• _Selected passage_
====

On appeal from the Superior Court of New Jersey, Law Division, Monmouth County, Indictment Nos. 04-08-1862 and 05-04-00886.

Per curiam.


Submitted November 17, 2008

Before Judges Sabatino and Simonelli.

On August 18, 2004, a grand jury indicted defendant Nathan Shaw for fourth-degree hindering apprehension, N.J.S.A. 2C:29-3b (count one); third-degree possession of a controlled dangerous substance (CDS) (cocaine), N.J.S.A. 2C:35-10a(1) (count two); second-degree possession of CDS with intent to distribute, N.J.S.A. 2C:35-5b(3) (count three); and fourth-degree resisting arrest, N.J.S.A. 2C:29-2a (count four) (the first indictment). Defendant was also charged with three disorderly person offenses.

On April 13, 2005, a grand jury indicted defendant for third-degree possession of CDS (cocaine), N.J.S.A. 2C:35-10a(1) (the second indictment). Defendant was also charged with a disorderly person offense.

====

• _Assignment_
For each statement, answer yes or no according to the court opinion above, quoting the words from it that settle the point: (a) The first indictment was returned on August 18, 2004. (b) The second indictment charged second-degree possession of CDS with intent to distribute. (c) Three judges sat on the appeal.

• _Supplied information_

====

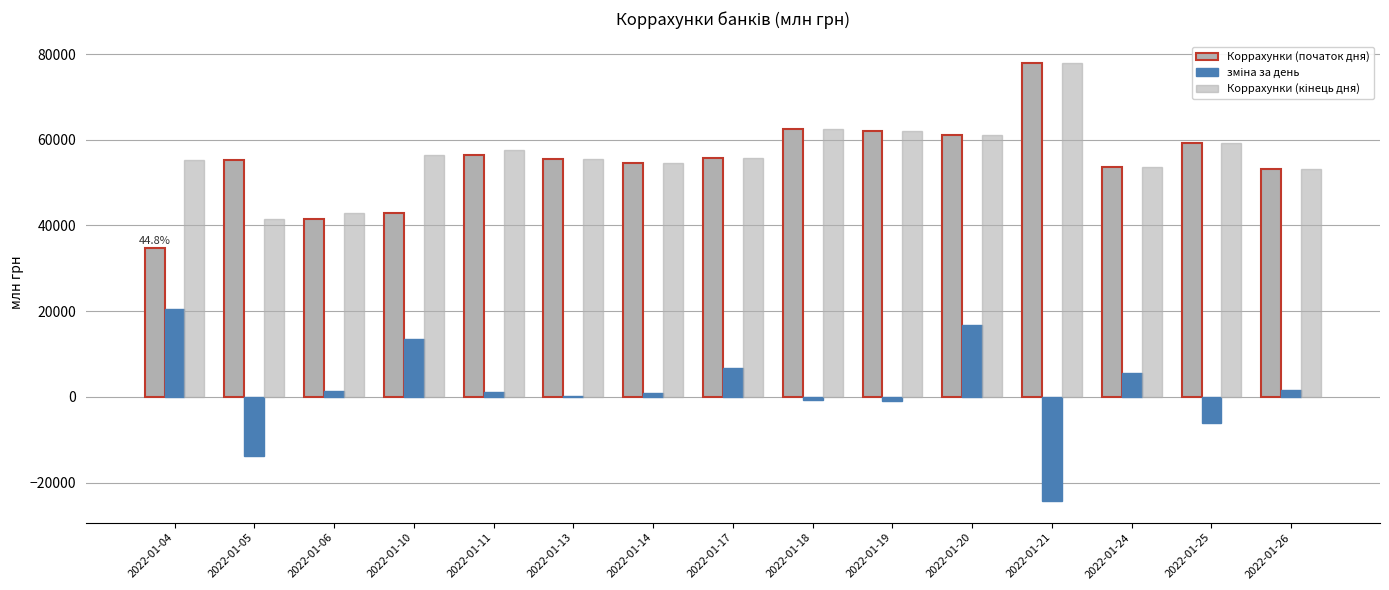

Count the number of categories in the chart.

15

====

• _Written response_
(a) Yes: "On August 18, 2004, a grand jury indicted defendant Nathan Shaw"
(b) No: "On April 13, 2005, a grand jury indicted defendant for third-degree possession of CDS (cocaine)"
(c) No: "Before Judges Sabatino and Simonelli."